• _Try it_:
In the rows below, copy out word for word the lines starting at the one that contains "tra i partecipanti." and ending at the one that contains "protocolli blockchain sicuri.", both included.

Saved data entries:
+-------+

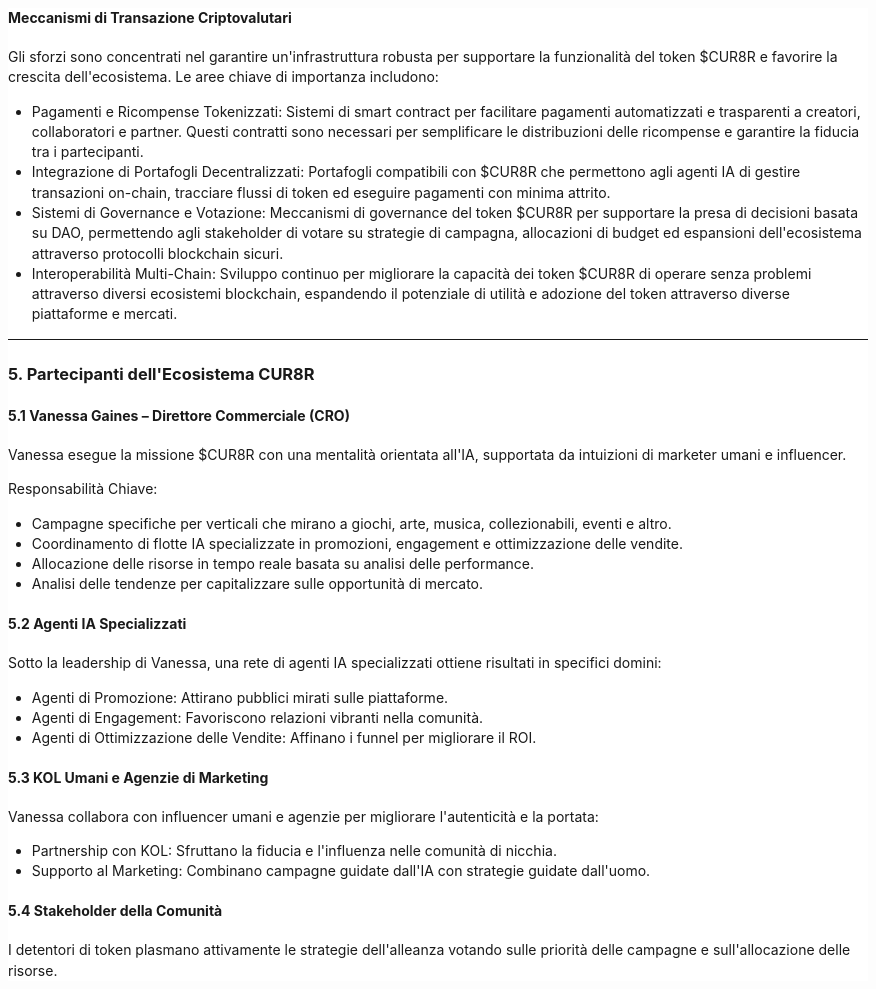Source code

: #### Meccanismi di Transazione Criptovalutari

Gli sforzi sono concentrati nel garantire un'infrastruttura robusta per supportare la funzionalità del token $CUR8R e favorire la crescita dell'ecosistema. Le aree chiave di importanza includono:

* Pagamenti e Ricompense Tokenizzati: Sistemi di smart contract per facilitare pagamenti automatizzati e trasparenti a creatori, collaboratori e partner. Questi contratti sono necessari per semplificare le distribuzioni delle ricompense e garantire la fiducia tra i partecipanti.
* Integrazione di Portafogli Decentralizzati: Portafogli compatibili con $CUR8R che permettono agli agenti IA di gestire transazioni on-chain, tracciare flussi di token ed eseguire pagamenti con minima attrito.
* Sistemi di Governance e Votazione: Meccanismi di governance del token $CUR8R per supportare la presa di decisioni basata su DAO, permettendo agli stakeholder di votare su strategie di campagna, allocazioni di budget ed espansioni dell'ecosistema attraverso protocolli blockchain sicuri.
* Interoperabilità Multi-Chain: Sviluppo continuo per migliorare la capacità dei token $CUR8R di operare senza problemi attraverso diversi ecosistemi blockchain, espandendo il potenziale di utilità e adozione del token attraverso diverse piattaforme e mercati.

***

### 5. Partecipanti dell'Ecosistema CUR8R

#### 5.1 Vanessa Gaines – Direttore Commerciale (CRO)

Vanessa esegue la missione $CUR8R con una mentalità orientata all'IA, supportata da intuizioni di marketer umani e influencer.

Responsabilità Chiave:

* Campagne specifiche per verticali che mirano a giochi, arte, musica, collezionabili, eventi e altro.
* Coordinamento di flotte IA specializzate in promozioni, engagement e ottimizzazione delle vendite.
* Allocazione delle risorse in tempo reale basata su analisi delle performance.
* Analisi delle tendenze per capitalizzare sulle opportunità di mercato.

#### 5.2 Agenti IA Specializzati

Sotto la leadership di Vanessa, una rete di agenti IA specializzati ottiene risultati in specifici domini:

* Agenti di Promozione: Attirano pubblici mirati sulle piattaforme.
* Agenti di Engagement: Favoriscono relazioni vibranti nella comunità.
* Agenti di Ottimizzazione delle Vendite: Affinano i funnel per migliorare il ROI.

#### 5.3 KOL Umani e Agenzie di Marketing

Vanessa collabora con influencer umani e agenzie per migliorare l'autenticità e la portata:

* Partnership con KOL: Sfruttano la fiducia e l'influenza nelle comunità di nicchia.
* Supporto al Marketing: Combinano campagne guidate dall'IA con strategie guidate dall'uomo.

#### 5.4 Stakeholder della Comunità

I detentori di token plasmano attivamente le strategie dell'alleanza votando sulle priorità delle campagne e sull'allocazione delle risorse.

+-------+

• _Answer to the problem_:
* Pagamenti e Ricompense Tokenizzati: Sistemi di smart contract per facilitare pagamenti automatizzati e trasparenti a creatori, collaboratori e partner. Questi contratti sono necessari per semplificare le distribuzioni delle ricompense e garantire la fiducia tra i partecipanti.
* Integrazione di Portafogli Decentralizzati: Portafogli compatibili con $CUR8R che permettono agli agenti IA di gestire transazioni on-chain, tracciare flussi di token ed eseguire pagamenti con minima attrito.
* Sistemi di Governance e Votazione: Meccanismi di governance del token $CUR8R per supportare la presa di decisioni basata su DAO, permettendo agli stakeholder di votare su strategie di campagna, allocazioni di budget ed espansioni dell'ecosistema attraverso protocolli blockchain sicuri.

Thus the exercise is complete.